▸ **TASK PROMPT**: Translate this sentence from the interview into Spanish: "It would be a real shame to be in this moment and to have sat it out."

▸ **EXTRACT**:

---

Obviously, we have to think strategically about how the federal courts have changed. There are some circuits that will be better or worse for us on certain key issue areas. We’ll have to pick those clearly and carefully. We’ll have to explore more state courts for litigation. However, I am not willing to simply bemoan the increasing conservative nature of the bench, and give up. The law is just way too important to just give up the ghost and resign yourself to failure. We keep on keeping on.

BT: More broadly, what do you see as the next step for your organization in this moment of racial reckoning?

ADR: Some of our top demands of the Biden administration will be around racial justice. Clearly, the country is demanding a whole rethinking of our commitment to equality and ending racism. President-elect Biden has the opportunity to be a transformational president of our time. The time demands a boldness of vision to really double down and lead us through the final reconstruction in which we make good on a promise we’ve made halfheartedly before. 

Let’s make it with all our hearts, pull out all the stops to level the playing field, and ensure an end to systemic racism in our institutions. I think the fact that so many people of different generations, races, and geographies turned out on the streets this summer following the murder of George Floyd really underscores the fact that there is probably nothing more important than to address America’s original sin of chattel slavery. By unlocking the strategies for addressing racial injustice, we will also unlock some of the entrenched issues when it comes to gender, immigration status, and disability status. 

The country really finds itself at a transformational moment. It requires a level of ambition and commitment that this generation is demanding. It’s a question of whether or not our leadership is ready. Part of our collective job is to get them there. Government leaders and powerful people don’t do anything hard because they want to. People are forced to take up the hard stuff. Our job has got to be to make sure we keep their eyes on our prize so that we can really make a difference.

BT: Lastly, because our readership is primarily college students, what advice would you give to college students who are interested in protecting civil liberties but may not necessarily know how to help, especially in light of the pandemic?

ADR: Just get involved. Just start. Pick an issue, pick an organization, and contact someone to see if there is a way to help. If you don’t get an answer, keep trying. Almost nothing significant, in the context of social change, happens by the fruit of one’s own labour. What fuels change is this sense of doing it in concert with other people. Especially for college students, I would not overthink it. Even in COVID, there are ways that groups can put people to work. There is just too great a need right now among all of these issues to be on the sidelines. You will find like-minded spirits who are doing similar work. If you make progress, then it becomes its own engine for change.

This is an exceptional time. You’ve seen people spontaneously turn out on the streets for the Women’s marches, the Dreamers marches, to demand a racial reckoning. There was nothing like this when I was in college. In college, I was one of a handful of activists on Princeton’s campus. We worked on Take Back the Night marches and world poverty. There was some discussion around sanctions on apartheid, but there was no real movement for a lot of social change. Now, Princeton’s campus is alive with a lot of activism. I think that’s true of every college campus I visit or that I know. 

It would be a real shame to be in this moment and to have sat it out. We’ll end up regretting it. We’ll all have to ask ourselves, ‘well, what did I do?’ It can be small little things. More people are food insecure in the U.S. than ever before. Volunteering at food banks, and food shelters — day-to-day, person-to-person work. It doesn’t have to be at the macro level. It takes a village to get us through such challenging moments and times.

---

[Transcribed page contents]
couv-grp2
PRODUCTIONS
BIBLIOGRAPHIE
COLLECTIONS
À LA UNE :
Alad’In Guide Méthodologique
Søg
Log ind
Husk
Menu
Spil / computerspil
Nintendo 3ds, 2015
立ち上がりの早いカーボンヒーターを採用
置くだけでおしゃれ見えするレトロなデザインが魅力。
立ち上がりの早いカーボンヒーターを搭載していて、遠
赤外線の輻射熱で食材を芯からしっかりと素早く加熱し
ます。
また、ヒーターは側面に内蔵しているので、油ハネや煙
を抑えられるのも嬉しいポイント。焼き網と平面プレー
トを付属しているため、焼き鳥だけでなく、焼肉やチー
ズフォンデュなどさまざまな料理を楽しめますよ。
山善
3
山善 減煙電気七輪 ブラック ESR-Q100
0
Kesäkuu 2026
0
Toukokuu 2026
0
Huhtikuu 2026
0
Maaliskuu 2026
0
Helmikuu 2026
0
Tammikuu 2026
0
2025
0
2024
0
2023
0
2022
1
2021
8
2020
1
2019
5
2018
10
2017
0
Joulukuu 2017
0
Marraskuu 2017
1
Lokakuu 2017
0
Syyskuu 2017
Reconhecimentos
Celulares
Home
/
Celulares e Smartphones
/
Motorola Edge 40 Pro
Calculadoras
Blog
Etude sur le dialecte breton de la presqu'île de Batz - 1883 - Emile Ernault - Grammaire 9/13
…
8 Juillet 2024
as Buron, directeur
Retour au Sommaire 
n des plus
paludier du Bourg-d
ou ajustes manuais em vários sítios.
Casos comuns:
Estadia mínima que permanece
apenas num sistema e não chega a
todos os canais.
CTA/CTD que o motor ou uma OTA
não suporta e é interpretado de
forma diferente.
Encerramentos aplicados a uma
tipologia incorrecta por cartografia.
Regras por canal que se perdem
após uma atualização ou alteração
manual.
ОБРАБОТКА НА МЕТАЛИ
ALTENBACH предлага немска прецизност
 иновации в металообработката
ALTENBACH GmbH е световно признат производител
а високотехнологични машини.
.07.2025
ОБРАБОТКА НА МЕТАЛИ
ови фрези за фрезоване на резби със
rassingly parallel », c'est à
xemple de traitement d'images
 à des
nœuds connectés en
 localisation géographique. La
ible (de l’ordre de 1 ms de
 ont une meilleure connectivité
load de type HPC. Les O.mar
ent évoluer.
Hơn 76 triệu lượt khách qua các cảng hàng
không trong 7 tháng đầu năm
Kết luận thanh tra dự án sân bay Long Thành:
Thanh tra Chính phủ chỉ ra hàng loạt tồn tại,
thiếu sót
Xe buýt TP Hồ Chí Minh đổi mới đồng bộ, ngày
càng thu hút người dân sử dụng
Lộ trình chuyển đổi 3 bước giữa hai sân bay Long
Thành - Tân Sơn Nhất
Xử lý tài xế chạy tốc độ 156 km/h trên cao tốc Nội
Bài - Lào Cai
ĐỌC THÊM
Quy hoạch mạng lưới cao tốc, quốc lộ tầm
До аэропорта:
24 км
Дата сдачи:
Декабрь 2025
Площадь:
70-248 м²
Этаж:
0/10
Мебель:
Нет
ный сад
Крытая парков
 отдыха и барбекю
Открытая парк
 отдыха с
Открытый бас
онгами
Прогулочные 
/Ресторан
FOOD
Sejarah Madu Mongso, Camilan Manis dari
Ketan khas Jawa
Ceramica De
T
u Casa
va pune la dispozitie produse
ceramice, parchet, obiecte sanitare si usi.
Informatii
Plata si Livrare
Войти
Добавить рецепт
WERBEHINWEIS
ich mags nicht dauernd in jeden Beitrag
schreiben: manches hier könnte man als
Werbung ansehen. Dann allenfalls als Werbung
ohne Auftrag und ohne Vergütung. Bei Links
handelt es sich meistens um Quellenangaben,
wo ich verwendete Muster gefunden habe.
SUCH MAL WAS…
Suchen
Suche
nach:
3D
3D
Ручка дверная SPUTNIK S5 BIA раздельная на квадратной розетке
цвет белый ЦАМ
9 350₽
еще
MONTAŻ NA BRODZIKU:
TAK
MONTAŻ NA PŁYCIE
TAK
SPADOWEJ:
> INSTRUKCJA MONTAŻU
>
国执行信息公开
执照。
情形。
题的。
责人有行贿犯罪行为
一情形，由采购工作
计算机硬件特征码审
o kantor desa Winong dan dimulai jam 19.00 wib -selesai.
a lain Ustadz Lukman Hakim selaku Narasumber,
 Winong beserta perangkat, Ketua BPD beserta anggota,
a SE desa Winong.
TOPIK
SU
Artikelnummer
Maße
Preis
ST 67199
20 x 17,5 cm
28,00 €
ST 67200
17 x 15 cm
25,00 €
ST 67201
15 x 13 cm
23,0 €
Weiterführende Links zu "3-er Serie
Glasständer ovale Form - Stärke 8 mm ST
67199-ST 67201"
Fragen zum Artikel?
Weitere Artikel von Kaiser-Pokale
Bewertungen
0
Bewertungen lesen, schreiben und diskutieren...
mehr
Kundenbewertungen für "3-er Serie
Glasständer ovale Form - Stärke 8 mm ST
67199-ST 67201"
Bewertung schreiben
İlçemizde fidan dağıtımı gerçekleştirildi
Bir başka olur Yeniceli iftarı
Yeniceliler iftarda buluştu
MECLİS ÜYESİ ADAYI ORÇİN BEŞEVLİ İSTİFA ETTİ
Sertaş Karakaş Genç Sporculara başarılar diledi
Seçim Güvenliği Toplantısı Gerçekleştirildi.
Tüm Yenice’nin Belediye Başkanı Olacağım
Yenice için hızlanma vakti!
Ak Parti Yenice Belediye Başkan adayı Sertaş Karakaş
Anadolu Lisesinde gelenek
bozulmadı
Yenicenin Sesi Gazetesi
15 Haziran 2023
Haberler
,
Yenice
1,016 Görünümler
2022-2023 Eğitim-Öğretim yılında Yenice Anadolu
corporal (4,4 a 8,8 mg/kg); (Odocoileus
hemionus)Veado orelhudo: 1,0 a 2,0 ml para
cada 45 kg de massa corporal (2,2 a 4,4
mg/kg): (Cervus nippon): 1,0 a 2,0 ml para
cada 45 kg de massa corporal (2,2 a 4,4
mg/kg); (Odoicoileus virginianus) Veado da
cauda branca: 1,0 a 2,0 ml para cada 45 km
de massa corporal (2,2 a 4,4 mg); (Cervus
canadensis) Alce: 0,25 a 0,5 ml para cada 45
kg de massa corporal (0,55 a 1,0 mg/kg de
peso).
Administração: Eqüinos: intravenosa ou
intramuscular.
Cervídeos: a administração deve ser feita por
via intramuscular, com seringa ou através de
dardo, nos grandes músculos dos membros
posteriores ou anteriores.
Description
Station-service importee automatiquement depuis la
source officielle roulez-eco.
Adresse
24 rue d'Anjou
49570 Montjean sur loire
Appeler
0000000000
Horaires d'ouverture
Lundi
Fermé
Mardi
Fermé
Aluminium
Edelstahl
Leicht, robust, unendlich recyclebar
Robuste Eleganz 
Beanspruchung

---

▸ **FINAL ANSWER**: Sería una verdadera lástima estar en este momento y haberse quedado al margen.